Dad returns from the kitchen, bumbling in with eggs on toast and a tea towel over his arm, just like a waiter in a cheap seaside hotel.
‘Oh no, thank you, I couldn’t eat a thing,’ I say when he offers it to me.
‘Would you prefer a boiled egg with soldiers?’
‘Dad, I’m sorry I’m not hungry.’
‘You need to keep your strength up. It might seem impossible now, but one day we’re going to look back on today and have a good laugh.’
‘I don’t see how,’ I groan, but I do take the plate, balance it on my lap and pick up the knife and fork, while my father plumps up the chintz cushions and plonks himself down beside me, the sofa creaking under his weight. ‘Is this going to be one of your little talks?’
‘It’s always good to talk,’ Dad says brightly. ‘You go first.’
‘You didn’t approve of him, did you?’ I say eventually.
‘Nathan?
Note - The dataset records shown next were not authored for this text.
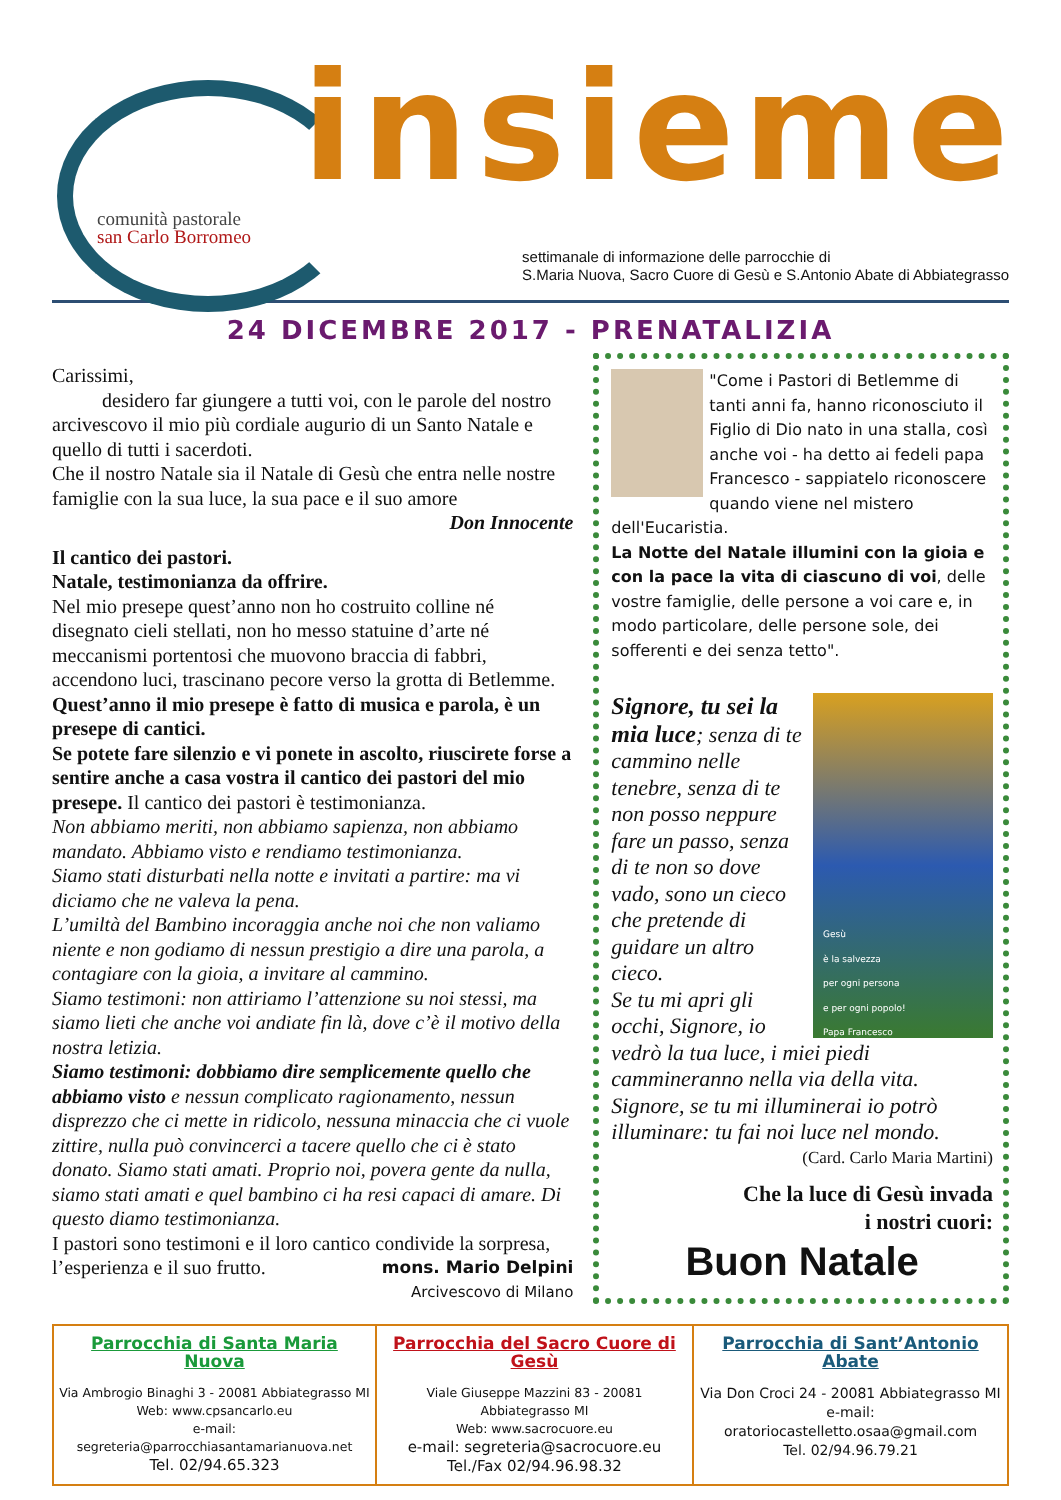comunità pastorale
san Carlo Borromeo
insieme
settimanale di informazione delle parrocchie di
S.Maria Nuova, Sacro Cuore di Gesù e S.Antonio Abate di Abbiategrasso
24 DICEMBRE 2017 - PRENATALIZIA
Carissimi,
desidero far giungere a tutti voi, con le parole del nostro arcivescovo il mio più cordiale augurio di un Santo Natale e quello di tutti i sacerdoti.
Che il nostro Natale sia il Natale di Gesù che entra nelle nostre famiglie con la sua luce, la sua pace e il suo amore
Don Innocente
Il cantico dei pastori.
Natale, testimonianza da offrire.
Nel mio presepe quest’anno non ho costruito colline né disegnato cieli stellati, non ho messo statuine d’arte né meccanismi portentosi che muovono braccia di fabbri, accendono luci, trascinano pecore verso la grotta di Betlemme.
Quest’anno il mio presepe è fatto di musica e parola, è un presepe di cantici.
Se potete fare silenzio e vi ponete in ascolto, riuscirete forse a sentire anche a casa vostra il cantico dei pastori del mio presepe. Il cantico dei pastori è testimonianza.
Non abbiamo meriti, non abbiamo sapienza, non abbiamo mandato. Abbiamo visto e rendiamo testimonianza.
Siamo stati disturbati nella notte e invitati a partire: ma vi diciamo che ne valeva la pena.
L’umiltà del Bambino incoraggia anche noi che non valiamo niente e non godiamo di nessun prestigio a dire una parola, a contagiare con la gioia, a invitare al cammino.
Siamo testimoni: non attiriamo l’attenzione su noi stessi, ma siamo lieti che anche voi andiate fin là, dove c’è il motivo della nostra letizia.
Siamo testimoni: dobbiamo dire semplicemente quello che abbiamo visto e nessun complicato ragionamento, nessun disprezzo che ci mette in ridicolo, nessuna minaccia che ci vuole zittire, nulla può convincerci a tacere quello che ci è stato donato. Siamo stati amati. Proprio noi, povera gente da nulla, siamo stati amati e quel bambino ci ha resi capaci di amare. Di questo diamo testimonianza.
I pastori sono testimoni e il loro cantico condivide la sorpresa, l’esperienza e il suo frutto. mons. Mario Delpini
Arcivescovo di Milano
"Come i Pastori di Betlemme di tanti anni fa, hanno riconosciuto il Figlio di Dio nato in una stalla, così anche voi - ha detto ai fedeli papa Francesco - sappiatelo riconoscere quando viene nel mistero dell'Eucaristia.
La Notte del Natale illumini con la gioia e con la pace la vita di ciascuno di voi, delle vostre famiglie, delle persone a voi care e, in modo particolare, delle persone sole, dei sofferenti e dei senza tetto".
Gesù
è la salvezza
per ogni persona
e per ogni popolo!
Papa Francesco
Signore, tu sei la mia luce; senza di te cammino nelle tenebre, senza di te non posso neppure fare un passo, senza di te non so dove vado, sono un cieco che pretende di guidare un altro cieco.
Se tu mi apri gli occhi, Signore, io vedrò la tua luce, i miei piedi cammineranno nella via della vita.
Signore, se tu mi illuminerai io potrò illuminare: tu fai noi luce nel mondo.
(Card. Carlo Maria Martini)
Che la luce di Gesù invada
i nostri cuori:
Buon Natale
| Parrocchia di Santa Maria Nuova Via Ambrogio Binaghi 3 - 20081 Abbiategrasso MI Web: www.cpsancarlo.eu e-mail: segreteria@parrocchiasantamarianuova.net Tel. 02/94.65.323 | Parrocchia del Sacro Cuore di Gesù Viale Giuseppe Mazzini 83 - 20081 Abbiategrasso MI Web: www.sacrocuore.eu e-mail: segreteria@sacrocuore.eu Tel./Fax 02/94.96.98.32 | Parrocchia di Sant’Antonio Abate Via Don Croci 24 - 20081 Abbiategrasso MI e-mail: oratoriocastelletto.osaa@gmail.com Tel. 02/94.96.79.21 |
No, I can’t pretend that I did. You used to be so sensible, but he turned your head. Oh, I’m not surprised. He could be charming. Look at how he seduced your mother – not in the physical sense,’ he adds quickly, eyes twinkling.
I recall Nathan taking me and my parents out to lunch at a rather exclusive fish restaurant on the coast. He won my mother over then and upset my dad by announcing our engagement without asking him for my hand in marriage first. I remember how the conversation went.
‘I didn’t ask you because you would have said no,’ Nathan said. There was a brief pause, during which you could have heard an oyster sliding down someone’s throat. ‘Steve, I understand because your daughter is a unique and special lady, and I am not worthy of her.’ Nathan lifted my hand to show off the ring. He kissed my mother on both cheeks, and shook my dad’s hand.
‘Have you set the date?’ asked my mother.
‘As soon as possible,’ said Nathan. ‘I don’t want to risk her changing her mind.’